Motifs, Phrases, and Beyond: The Modelling of Structure in Symbolic Music Generation
It addresses the problem of generating coherent and structured music for AI systems, which is incremental as it synthesizes existing research without presenting new experimental results.
This literature review examines the evolution of techniques for modelling musical structure in AI-generated symbolic music, highlighting progress in capturing motifs and repetitions but noting ongoing challenges in replicating human-like thematic development across extended compositions.
Modelling musical structure is vital yet challenging for artificial intelligence systems that generate symbolic music compositions.
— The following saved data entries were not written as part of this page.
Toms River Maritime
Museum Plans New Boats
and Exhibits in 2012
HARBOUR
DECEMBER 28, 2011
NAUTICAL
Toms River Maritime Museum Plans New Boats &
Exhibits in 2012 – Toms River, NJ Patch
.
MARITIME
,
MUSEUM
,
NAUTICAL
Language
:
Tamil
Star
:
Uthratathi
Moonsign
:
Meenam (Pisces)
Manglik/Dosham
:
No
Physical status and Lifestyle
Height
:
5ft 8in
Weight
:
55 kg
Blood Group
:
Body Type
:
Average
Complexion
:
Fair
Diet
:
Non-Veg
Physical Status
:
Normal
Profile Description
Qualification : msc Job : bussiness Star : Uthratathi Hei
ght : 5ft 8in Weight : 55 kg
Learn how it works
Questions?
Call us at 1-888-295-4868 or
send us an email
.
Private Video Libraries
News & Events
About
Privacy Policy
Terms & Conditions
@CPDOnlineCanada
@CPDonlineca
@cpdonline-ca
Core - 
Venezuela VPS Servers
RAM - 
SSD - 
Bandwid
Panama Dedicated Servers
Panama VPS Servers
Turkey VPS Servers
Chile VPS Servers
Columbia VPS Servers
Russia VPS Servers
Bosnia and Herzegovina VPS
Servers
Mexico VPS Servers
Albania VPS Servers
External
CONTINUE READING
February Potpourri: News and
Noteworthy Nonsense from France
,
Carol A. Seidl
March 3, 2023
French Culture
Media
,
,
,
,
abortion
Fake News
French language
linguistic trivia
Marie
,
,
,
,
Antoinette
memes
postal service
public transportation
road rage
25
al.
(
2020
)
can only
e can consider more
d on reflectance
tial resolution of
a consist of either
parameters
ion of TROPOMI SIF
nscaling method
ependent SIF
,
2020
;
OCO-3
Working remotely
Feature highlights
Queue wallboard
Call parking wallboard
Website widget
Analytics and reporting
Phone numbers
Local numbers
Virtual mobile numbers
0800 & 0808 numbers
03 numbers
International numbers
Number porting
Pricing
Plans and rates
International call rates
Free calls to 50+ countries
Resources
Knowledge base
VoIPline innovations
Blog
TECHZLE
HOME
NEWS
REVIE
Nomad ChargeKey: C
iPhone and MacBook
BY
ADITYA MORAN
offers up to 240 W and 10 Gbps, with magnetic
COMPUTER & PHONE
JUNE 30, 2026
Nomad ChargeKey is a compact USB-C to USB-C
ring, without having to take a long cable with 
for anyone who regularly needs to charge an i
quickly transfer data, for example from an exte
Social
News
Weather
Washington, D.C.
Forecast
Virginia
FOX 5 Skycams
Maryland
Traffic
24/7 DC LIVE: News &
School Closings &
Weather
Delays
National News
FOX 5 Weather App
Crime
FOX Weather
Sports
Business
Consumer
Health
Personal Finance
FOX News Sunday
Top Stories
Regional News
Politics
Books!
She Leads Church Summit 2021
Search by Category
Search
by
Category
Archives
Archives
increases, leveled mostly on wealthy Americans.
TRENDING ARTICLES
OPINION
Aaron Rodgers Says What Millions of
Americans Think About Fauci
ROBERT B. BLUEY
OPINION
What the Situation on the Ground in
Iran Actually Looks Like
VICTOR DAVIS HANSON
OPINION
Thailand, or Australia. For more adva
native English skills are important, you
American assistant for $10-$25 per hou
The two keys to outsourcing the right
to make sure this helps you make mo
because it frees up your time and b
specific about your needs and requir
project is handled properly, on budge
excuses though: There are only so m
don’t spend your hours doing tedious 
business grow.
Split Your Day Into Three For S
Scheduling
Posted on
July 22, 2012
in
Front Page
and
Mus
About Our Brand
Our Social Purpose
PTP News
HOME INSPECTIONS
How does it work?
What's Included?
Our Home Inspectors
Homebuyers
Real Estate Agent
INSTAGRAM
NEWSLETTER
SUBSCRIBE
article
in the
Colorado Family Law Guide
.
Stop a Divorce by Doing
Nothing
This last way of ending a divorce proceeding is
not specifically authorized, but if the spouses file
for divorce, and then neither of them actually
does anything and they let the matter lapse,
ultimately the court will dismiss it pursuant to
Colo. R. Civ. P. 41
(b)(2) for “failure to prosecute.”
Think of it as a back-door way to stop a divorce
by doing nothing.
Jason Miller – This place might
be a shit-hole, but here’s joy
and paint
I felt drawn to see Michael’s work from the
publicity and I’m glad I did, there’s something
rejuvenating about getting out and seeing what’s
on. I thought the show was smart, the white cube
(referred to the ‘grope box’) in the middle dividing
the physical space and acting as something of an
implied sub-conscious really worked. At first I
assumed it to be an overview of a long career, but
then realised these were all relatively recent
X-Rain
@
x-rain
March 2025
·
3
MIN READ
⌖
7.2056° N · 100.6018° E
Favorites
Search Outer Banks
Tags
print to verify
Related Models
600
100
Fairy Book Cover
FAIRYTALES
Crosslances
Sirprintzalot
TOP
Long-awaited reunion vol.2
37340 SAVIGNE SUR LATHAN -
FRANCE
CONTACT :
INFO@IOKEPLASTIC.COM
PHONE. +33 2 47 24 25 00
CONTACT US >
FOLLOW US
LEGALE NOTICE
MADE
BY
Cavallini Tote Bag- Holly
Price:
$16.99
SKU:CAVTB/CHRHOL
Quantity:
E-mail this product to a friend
This literature review dissects the evolution of techniques for incorporating coherent structure, from symbolic approaches to foundational and transformative deep learning methods that harness the power of computation and data across a wide variety of training paradigms. In the later stages, we review an emerging technique which we refer to as "sub-task decomposition" that involves decomposing music generation into separate high-level structural planning and content creation stages. Such systems incorporate some form of musical knowledge or neuro-symbolic methods by extracting melodic skeletons or structural templates to guide the generation. Progress is evident in capturing motifs and repetitions across all three eras reviewed, yet modelling the nuanced development of themes across extended compositions in the style of human composers remains difficult. We outline several key future directions to realize the synergistic benefits of combining approaches from all eras examined.